1 of 1 people found the following review helpful
5.0 out of 5 stars A Nursery Rhyme Points to Murder!! Dec 4 2004
By Stephen Pletko - Published on Amazon.com
Format:VHS Tape
+++++

I watched this movie without reading the 1953 Dame Agatha Christie novel that it was based on. (Christie wrote twelve Miss Marple murder mysteries altogether.) I'm glad I did this! Why? Because it forced me to really watch the movie in order to try and deduce who the murderer was.

This movie begins with a wealthy person dying. The police, led by Detective Inspector Neele (Tom Wilkinson), are called in to investigate. Forensics determines that this person was poisoned and it is found that one of the victim's pockets had seed (later determined to be rye) in it. At this point, a nervous member of the estate that the dead person owned (called "Yew Tree Lodge") writes to Miss Marple (the late Joan Hickson) and tells her of the death. Miss Marple begins an unofficial investigation but not before two more suspicious deaths occur.

The major clue to these deaths, as Miss Marple determines, is a sixteen line children's nursery rhyme:

Sing a song of sixpence,
A pocketful of rye;
Four and twenty blackbirds,
Baked in a pie.
When the pie was opened,
The birds began to sing;
Wasn't that a dainty dish,
To put before the King?
The King was in the counting house,
Counting out his money;
The Queen was in the Parlor,
Eating bread and honey.
The maid was in the garden,
Hanging out the clothes;
When down came a blackbird,
And bit her on the nose.

Eventually, a surprising accidental death occurs.

Who are the people that live at or are associated with this estate? They are as follows:

1. Rex Fotescue, a London financier and the estate's owner (Tim West)
2. Adele, Rex's young wife (Stacy Dorning)
3. Miss "Effie" Henderson, Rex's sister-in-law from his first marriage (Fabia Drake)
4. Vivian Dubois, Adele's "golf partner" (Martyne Stanbridge)
5. Percival Fortescue, Rex's son from his first marriage (Clive Merrison)
6. Jennifer, Percival's wife (Rachel Bell)
7. Lance Fortescue, another son of Rex from his first marriage (Peter Davison)
8. Pat, Lance's wife (Francis Low)
9. Mary Dove, housekeeper and supervisor to the staff working at Rex's estate (Selina Cadell)
10. Mrs. Crump, the estate's cook (Merelina Kendall)
11. Mr. Crump, the cook's husband (Frank Mills)
12. Gladys Martin, the estate's maid and Miss Marple's protégé (Annette Badland)

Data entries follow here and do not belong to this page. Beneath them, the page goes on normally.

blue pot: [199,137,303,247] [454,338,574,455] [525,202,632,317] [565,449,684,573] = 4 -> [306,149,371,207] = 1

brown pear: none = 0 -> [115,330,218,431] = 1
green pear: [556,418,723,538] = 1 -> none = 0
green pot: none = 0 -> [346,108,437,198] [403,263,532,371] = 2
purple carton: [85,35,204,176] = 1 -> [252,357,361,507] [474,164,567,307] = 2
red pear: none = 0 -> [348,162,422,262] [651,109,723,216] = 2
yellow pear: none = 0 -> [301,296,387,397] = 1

Joan Hickson (whom Agatha Christie herself wanted to play Miss Marple) captures the essence of the heroine super sleuth in her performance. (Hickson was 79 years old in this movie!)

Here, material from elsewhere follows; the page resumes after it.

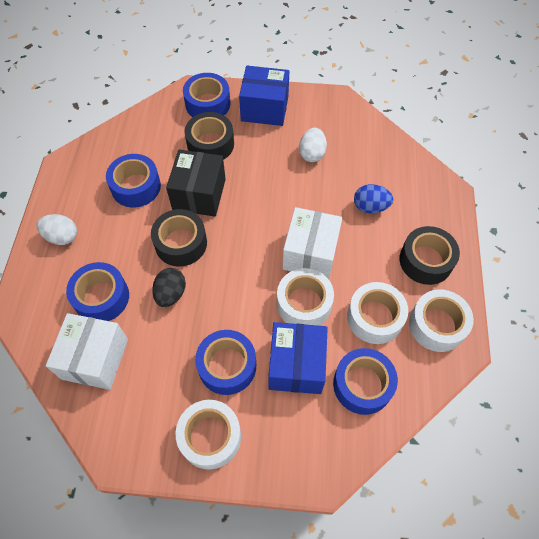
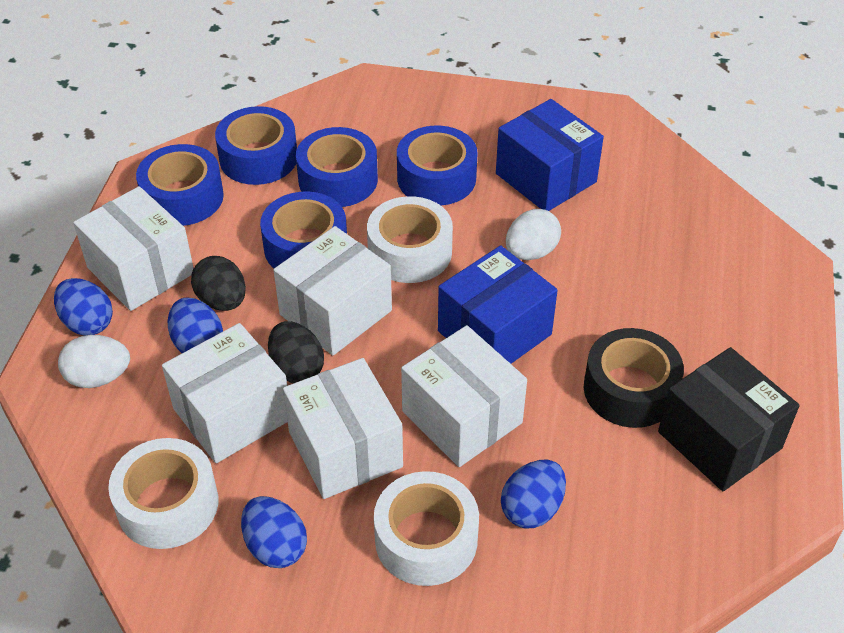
black egg: [152,268,186,307] = 1 -> [191,256,246,311] [268,321,324,383] = 2
black tape: [151,209,207,267] [184,112,234,160] [399,226,460,285] = 3 -> [584,328,684,428] = 1
blue egg: [354,184,393,213] = 1 -> [54,278,113,336] [168,298,223,353] [241,496,307,568] [501,460,566,528] = 4
white box: [46,313,128,390] [282,207,342,279] = 2 -> [73,186,194,311] [162,323,287,463] [273,226,392,356] [283,358,403,499] [401,325,527,467] = 5
white tape: [176,400,241,470] [277,268,334,326] [347,282,408,344] [409,289,474,352] = 4 -> [108,438,218,549] [367,196,453,283] [374,471,479,586] = 3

The cinematography is visually stunning. All costumes are authentic looking. Also, the background music adds to each scene.

Finally, I have noticed in this Miss Marple series that the cassette containers have the wrong still pictures usually on the back of the container. For this movie's container, however, there is a wrong still picture on the front of the container. (This picture is from "Murder at the Vicarage," another good Miss Marple murder mystery.)

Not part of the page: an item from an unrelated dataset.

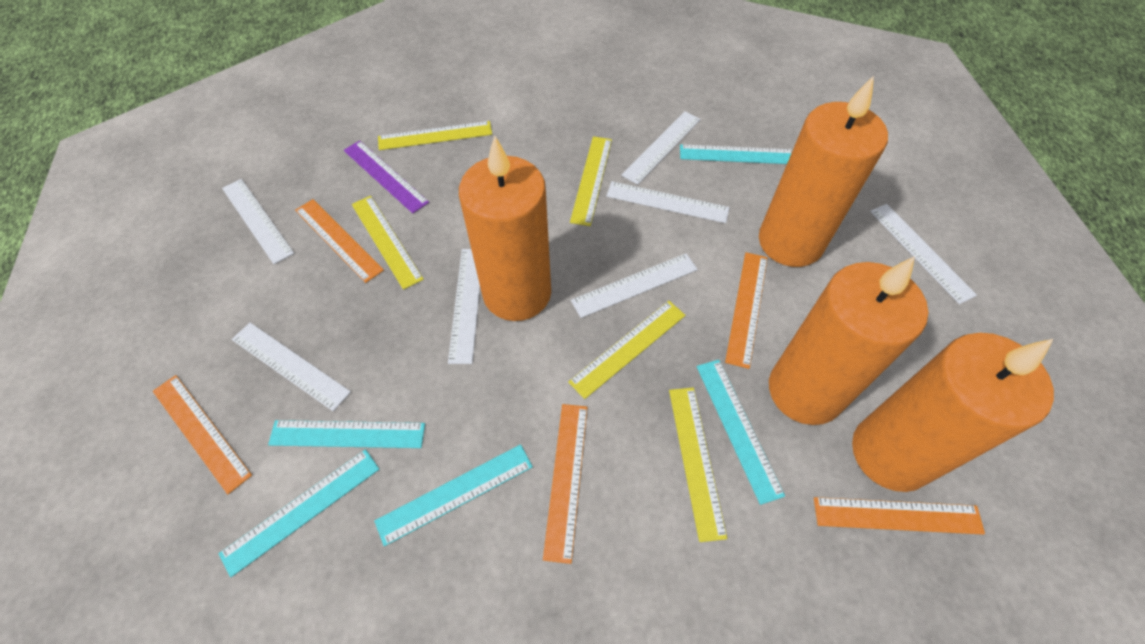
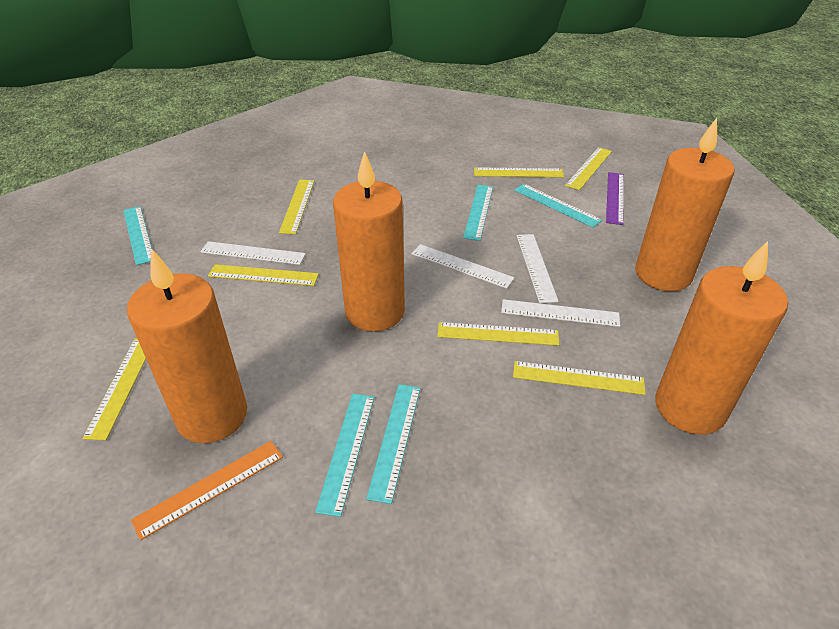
orange ruler: [153,375,252,494] [295,199,384,283] [543,404,588,564] [725,252,768,369] [814,497,985,535] = 5 -> [131,441,283,540] = 1
white ruler: [222,179,294,264] [232,323,351,411] [448,249,480,364] [571,254,698,318] [606,181,730,223] [621,111,701,185] [870,204,977,304] = 7 -> [200,241,306,265] [411,244,515,289] [501,299,620,327] [516,234,559,303] = 4
yellow ruler: [352,196,424,290] [378,121,492,150] [568,301,686,399] [570,136,612,226] [669,388,727,542] = 5 -> [82,338,146,440] [208,264,319,286] [279,180,314,234] [437,322,559,346] [474,167,564,178] [513,361,646,395] [565,147,612,190] = 7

In conclusion, this is a fun movie even if you have read the novel it's based on!!

(1985; 100 min; made for TV; closed-captioned; British drama; full screen; color)

+++++
5.0 out of 5 stars HICKSON IS MISS MARPLE Jan. 21 2009
By Kristy Bruner - Published on Amazon.com
Format:VHS Tape
SAME AS ALL MY REVIEWS ON THIS MISS MARPLE SERIES. ALL ARE GREAT AND JOAN HICKSON IS THE BEST MARPLE EVER.